*WHAT IS NEEDED*: Set out every line of the data below as a numbered list, omitting any blank lines.

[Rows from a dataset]
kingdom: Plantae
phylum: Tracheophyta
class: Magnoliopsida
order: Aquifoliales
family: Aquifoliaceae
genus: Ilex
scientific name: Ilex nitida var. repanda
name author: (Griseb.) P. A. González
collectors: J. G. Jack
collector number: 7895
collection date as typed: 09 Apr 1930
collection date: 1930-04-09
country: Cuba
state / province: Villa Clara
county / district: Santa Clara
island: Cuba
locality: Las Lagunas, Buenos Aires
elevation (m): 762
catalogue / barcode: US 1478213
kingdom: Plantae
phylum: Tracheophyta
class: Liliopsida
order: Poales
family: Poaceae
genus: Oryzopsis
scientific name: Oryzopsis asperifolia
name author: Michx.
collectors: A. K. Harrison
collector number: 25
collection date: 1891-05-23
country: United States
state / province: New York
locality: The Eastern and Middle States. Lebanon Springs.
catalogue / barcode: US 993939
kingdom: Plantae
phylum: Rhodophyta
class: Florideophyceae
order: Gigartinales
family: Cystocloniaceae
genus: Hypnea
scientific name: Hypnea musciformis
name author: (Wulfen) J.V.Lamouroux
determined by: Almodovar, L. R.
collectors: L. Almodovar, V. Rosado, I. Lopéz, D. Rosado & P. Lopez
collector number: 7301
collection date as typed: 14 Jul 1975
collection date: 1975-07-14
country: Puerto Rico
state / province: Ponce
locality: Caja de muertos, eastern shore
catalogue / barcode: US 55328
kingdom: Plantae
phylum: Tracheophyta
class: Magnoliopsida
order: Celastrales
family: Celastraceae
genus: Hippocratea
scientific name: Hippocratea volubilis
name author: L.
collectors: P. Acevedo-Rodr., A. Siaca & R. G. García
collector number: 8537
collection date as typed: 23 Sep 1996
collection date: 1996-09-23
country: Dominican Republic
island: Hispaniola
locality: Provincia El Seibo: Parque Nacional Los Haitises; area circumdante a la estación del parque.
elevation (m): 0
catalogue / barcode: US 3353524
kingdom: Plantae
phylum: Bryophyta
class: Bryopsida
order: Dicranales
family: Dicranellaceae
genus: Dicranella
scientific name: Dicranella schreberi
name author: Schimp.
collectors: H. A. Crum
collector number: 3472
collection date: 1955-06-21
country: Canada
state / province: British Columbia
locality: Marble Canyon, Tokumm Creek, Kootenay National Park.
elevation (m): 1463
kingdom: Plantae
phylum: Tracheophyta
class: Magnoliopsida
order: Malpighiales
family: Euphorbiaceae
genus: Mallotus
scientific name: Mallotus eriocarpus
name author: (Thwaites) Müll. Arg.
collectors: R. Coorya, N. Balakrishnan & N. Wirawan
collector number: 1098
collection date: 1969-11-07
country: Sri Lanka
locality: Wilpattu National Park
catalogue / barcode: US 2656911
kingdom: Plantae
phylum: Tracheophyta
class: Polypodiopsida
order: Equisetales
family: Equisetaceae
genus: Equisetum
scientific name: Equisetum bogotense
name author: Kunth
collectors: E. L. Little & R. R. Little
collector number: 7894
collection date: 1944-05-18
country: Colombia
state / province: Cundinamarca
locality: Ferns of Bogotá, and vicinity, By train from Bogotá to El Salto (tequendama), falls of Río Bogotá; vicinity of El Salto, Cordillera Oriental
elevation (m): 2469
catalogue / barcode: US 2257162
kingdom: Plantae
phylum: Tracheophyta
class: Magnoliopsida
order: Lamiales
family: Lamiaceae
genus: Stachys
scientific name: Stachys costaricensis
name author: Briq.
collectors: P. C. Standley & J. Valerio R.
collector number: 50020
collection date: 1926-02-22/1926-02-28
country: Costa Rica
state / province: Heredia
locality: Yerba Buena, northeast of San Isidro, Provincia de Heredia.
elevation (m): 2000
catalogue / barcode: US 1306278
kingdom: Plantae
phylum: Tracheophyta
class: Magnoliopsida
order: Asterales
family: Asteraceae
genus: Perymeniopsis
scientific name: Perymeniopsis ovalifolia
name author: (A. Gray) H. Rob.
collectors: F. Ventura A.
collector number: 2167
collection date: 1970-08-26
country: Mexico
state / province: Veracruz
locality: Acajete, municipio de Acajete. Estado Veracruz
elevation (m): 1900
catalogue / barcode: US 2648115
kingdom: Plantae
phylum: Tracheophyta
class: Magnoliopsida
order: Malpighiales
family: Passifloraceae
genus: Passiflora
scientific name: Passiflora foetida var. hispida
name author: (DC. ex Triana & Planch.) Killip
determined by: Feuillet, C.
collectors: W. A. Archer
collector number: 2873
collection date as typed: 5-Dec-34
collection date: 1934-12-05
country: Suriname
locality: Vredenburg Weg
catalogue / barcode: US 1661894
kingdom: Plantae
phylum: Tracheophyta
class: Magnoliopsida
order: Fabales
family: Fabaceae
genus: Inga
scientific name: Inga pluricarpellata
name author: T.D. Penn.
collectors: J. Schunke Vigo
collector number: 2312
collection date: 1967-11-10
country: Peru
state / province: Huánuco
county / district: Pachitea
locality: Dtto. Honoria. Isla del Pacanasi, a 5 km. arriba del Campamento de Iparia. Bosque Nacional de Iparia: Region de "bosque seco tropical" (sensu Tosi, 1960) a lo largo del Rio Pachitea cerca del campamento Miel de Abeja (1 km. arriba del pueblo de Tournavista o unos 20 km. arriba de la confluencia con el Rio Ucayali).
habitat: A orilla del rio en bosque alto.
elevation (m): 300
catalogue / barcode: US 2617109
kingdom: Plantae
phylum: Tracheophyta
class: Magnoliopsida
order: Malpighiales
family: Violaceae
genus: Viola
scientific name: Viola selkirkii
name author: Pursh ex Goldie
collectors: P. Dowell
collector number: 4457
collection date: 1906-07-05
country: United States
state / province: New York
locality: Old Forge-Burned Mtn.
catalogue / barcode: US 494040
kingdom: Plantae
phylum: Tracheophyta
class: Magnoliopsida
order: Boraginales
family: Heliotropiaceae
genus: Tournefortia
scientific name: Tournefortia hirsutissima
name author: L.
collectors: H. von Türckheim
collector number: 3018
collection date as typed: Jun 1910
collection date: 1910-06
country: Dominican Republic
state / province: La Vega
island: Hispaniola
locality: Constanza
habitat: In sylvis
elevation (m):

*ANSWER BELOW*:
1. kingdom: Plantae
2. phylum: Tracheophyta
3. class: Magnoliopsida
4. order: Aquifoliales
5. family: Aquifoliaceae
6. genus: Ilex
7. scientific name: Ilex nitida var. repanda
8. name author: (Griseb.) P. A. González
9. collectors: J. G. Jack
10. collector number: 7895
11. collection date as typed: 09 Apr 1930
12. collection date: 1930-04-09
13. country: Cuba
14. state / province: Villa Clara
15. county / district: Santa Clara
16. island: Cuba
17. locality: Las Lagunas, Buenos Aires
18. elevation (m): 762
19. catalogue / barcode: US 1478213
20. kingdom: Plantae
21. phylum: Tracheophyta
22. class: Liliopsida
23. order: Poales
24. family: Poaceae
25. genus: Oryzopsis
26. scientific name: Oryzopsis asperifolia
27. name author: Michx.
28. collectors: A. K. Harrison
29. collector number: 25
30. collection date: 1891-05-23
31. country: United States
32. state / province: New York
33. locality: The Eastern and Middle States. Lebanon Springs.
34. catalogue / barcode: US 993939
35. kingdom: Plantae
36. phylum: Rhodophyta
37. class: Florideophyceae
38. order: Gigartinales
39. family: Cystocloniaceae
40. genus: Hypnea
41. scientific name: Hypnea musciformis
42. name author: (Wulfen) J.V.Lamouroux
43. determined by: Almodovar, L. R.
44. collectors: L. Almodovar, V. Rosado, I. Lopéz, D. Rosado & P. Lopez
45. collector number: 7301
46. collection date as typed: 14 Jul 1975
47. collection date: 1975-07-14
48. country: Puerto Rico
49. state / province: Ponce
50. locality: Caja de muertos, eastern shore
51. catalogue / barcode: US 55328
52. kingdom: Plantae
53. phylum: Tracheophyta
54. class: Magnoliopsida
55. order: Celastrales
56. family: Celastraceae
57. genus: Hippocratea
58. scientific name: Hippocratea volubilis
59. name author: L.
60. collectors: P. Acevedo-Rodr., A. Siaca & R. G. García
61. collector number: 8537
62. collection date as typed: 23 Sep 1996
63. collection date: 1996-09-23
64. country: Dominican Republic
65. island: Hispaniola
66. locality: Provincia El Seibo: Parque Nacional Los Haitises; area circumdante a la estación del parque.
67. elevation (m): 0
68. catalogue / barcode: US 3353524
69. kingdom: Plantae
70. phylum: Bryophyta
71. class: Bryopsida
72. order: Dicranales
73. family: Dicranellaceae
74. genus: Dicranella
75. scientific name: Dicranella schreberi
76. name author: Schimp.
77. collectors: H. A. Crum
78. collector number: 3472
79. collection date: 1955-06-21
80. country: Canada
81. state / province: British Columbia
82. locality: Marble Canyon, Tokumm Creek, Kootenay National Park.
83. elevation (m): 1463
84. kingdom: Plantae
85. phylum: Tracheophyta
86. class: Magnoliopsida
87. order: Malpighiales
88. family: Euphorbiaceae
89. genus: Mallotus
90. scientific name: Mallotus eriocarpus
91. name author: (Thwaites) Müll. Arg.
92. collectors: R. Coorya, N. Balakrishnan & N. Wirawan
93. collector number: 1098
94. collection date: 1969-11-07
95. country: Sri Lanka
96. locality: Wilpattu National Park
97. catalogue / barcode: US 2656911
98. kingdom: Plantae
99. phylum: Tracheophyta
100. class: Polypodiopsida
101. order: Equisetales
102. family: Equisetaceae
103. genus: Equisetum
104. scientific name: Equisetum bogotense
105. name author: Kunth
106. collectors: E. L. Little & R. R. Little
107. collector number: 7894
108. collection date: 1944-05-18
109. country: Colombia
110. state / province: Cundinamarca
111. locality: Ferns of Bogotá, and vicinity, By train from Bogotá to El Salto (tequendama), falls of Río Bogotá; vicinity of El Salto, Cordillera Oriental
112. elevation (m): 2469
113. catalogue / barcode: US 2257162
114. kingdom: Plantae
115. phylum: Tracheophyta
116. class: Magnoliopsida
117. order: Lamiales
118. family: Lamiaceae
119. genus: Stachys
120. scientific name: Stachys costaricensis
121. name author: Briq.
122. collectors: P. C. Standley & J. Valerio R.
123. collector number: 50020
124. collection date: 1926-02-22/1926-02-28
125. country: Costa Rica
126. state / province: Heredia
127. locality: Yerba Buena, northeast of San Isidro, Provincia de Heredia.
128. elevation (m): 2000
129. catalogue / barcode: US 1306278
130. kingdom: Plantae
131. phylum: Tracheophyta
132. class: Magnoliopsida
133. order: Asterales
134. family: Asteraceae
135. genus: Perymeniopsis
136. scientific name: Perymeniopsis ovalifolia
137. name author: (A. Gray) H. Rob.
138. collectors: F. Ventura A.
139. collector number: 2167
140. collection date: 1970-08-26
141. country: Mexico
142. state / province: Veracruz
143. locality: Acajete, municipio de Acajete. Estado Veracruz
144. elevation (m): 1900
145. catalogue / barcode: US 2648115
146. kingdom: Plantae
147. phylum: Tracheophyta
148. class: Magnoliopsida
149. order: Malpighiales
150. family: Passifloraceae
151. genus: Passiflora
152. scientific name: Passiflora foetida var. hispida
153. name author: (DC. ex Triana & Planch.) Killip
154. determined by: Feuillet, C.
155. collectors: W. A. Archer
156. collector number: 2873
157. collection date as typed: 5-Dec-34
158. collection date: 1934-12-05
159. country: Suriname
160. locality: Vredenburg Weg
161. catalogue / barcode: US 1661894
162. kingdom: Plantae
163. phylum: Tracheophyta
164. class: Magnoliopsida
165. order: Fabales
166. family: Fabaceae
167. genus: Inga
168. scientific name: Inga pluricarpellata
169. name author: T.D. Penn.
170. collectors: J. Schunke Vigo
171. collector number: 2312
172. collection date: 1967-11-10
173. country: Peru
174. state / province: Huánuco
175. county / district: Pachitea
176. locality: Dtto. Honoria. Isla del Pacanasi, a 5 km. arriba del Campamento de Iparia. Bosque Nacional de Iparia: Region de "bosque seco tropical" (sensu Tosi, 1960) a lo largo del Rio Pachitea cerca del campamento Miel de Abeja (1 km. arriba del pueblo de Tournavista o unos 20 km. arriba de la confluencia con el Rio Ucayali).
177. habitat: A orilla del rio en bosque alto.
178. elevation (m): 300
179. catalogue / barcode: US 2617109
180. kingdom: Plantae
181. phylum: Tracheophyta
182. class: Magnoliopsida
183. order: Malpighiales
184. family: Violaceae
185. genus: Viola
186. scientific name: Viola selkirkii
187. name author: Pursh ex Goldie
188. collectors: P. Dowell
189. collector number: 4457
190. collection date: 1906-07-05
191. country: United States
192. state / province: New York
193. locality: Old Forge-Burned Mtn.
194. catalogue / barcode: US 494040
195. kingdom: Plantae
196. phylum: Tracheophyta
197. class: Magnoliopsida
198. order: Boraginales
199. family: Heliotropiaceae
200. genus: Tournefortia
201. scientific name: Tournefortia hirsutissima
202. name author: L.
203. collectors: H. von Türckheim
204. collector number: 3018
205. collection date as typed: Jun 1910
206. collection date: 1910-06
207. country: Dominican Republic
208. state / province: La Vega
209. island: Hispaniola
210. locality: Constanza
211. habitat: In sylvis
212. elevation (m):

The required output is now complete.